The new Abortion Data and Outreach to Unlock and Leverage Abortion Support Act—or the Abortion DOULAS Act—doesn't change any laws immediately, but it sets up a major federal study on how to make abortion doula care a covered service, particularly through state Medicaid programs. The bill defines "abortion doula care" as non-clinical support—emotional, social, informational, and physical—provided before, during, and after a medication or procedural abortion. Think of it as patient navigation and personalized support for one of the most sensitive medical procedures.
The findings section of the bill makes a strong case for why this research is needed right now. It points out that while doula support during childbirth is well-studied and often linked to better outcomes, we need more data on their role in abortion care. Crucially, the bill notes that the post-Dobbs legal landscape has made accessing abortion incredibly difficult, especially for people who already struggle to get healthcare: Black, Indigenous, and other people of color, low-income individuals, and those in rural areas. Abortion doulas, who often have strong community ties, are seen as vital navigators who can help these medically marginalized patients cut through misinformation and access care, even across state lines.
This isn't just a quick survey. The bill directs the Secretary of Health and Human Services (HHS) to conduct a comprehensive study on the benefits, quality, and availability of abortion doula care. If you’ve ever used a doula or worked alongside one, HHS will be looking for your input.
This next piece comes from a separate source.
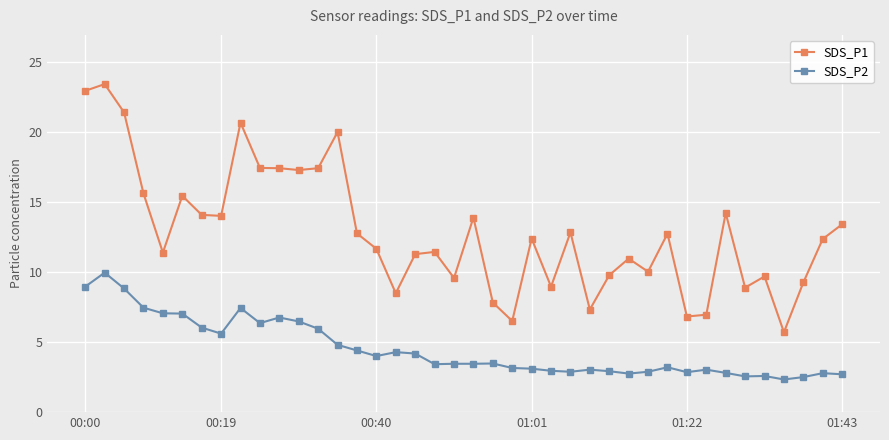

What is the smallest value displayed?

2.3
The study is required to collect data through interviews and surveys with patients, their families, and the doulas and providers themselves, including those in the few states that already cover this care through Medicaid. They must also look at existing research and consult with experts in reproductive health and community doula organizations, making sure to protect the anonymity of all patient data.
The real policy goal here is spelled out in Section 5. Within 18 months of the bill becoming law, HHS must deliver a detailed report to Congress and the public. This report has to do more than just summarize the findings; it must provide states with concrete policy advice on how to integrate abortion doula services into their official Medicaid plans. This means figuring out the federal and state rules, who qualifies for the service, what services get paid for, and how much doulas should be reimbursed. For regular folks, this is the part that matters most: if states adopt this guidance, it could eliminate the cost barrier that currently prevents many low-income people from accessing this critical support.
For the thousands of individuals who provide abortion doula care, often as volunteers due to lack of reimbursement, this bill offers a path toward professional recognition and sustainable compensation. For patients, particularly those facing the logistical and emotional hurdles of obtaining an abortion today—like having to travel hundreds of miles or navigate complex legal restrictions—having a trained, non-clinical advocate could be a game-changer. While the bill itself is only about research and recommendations, it lays the groundwork for making essential social and emotional support a standard, covered part of reproductive healthcare, reducing the burden on those who need it most.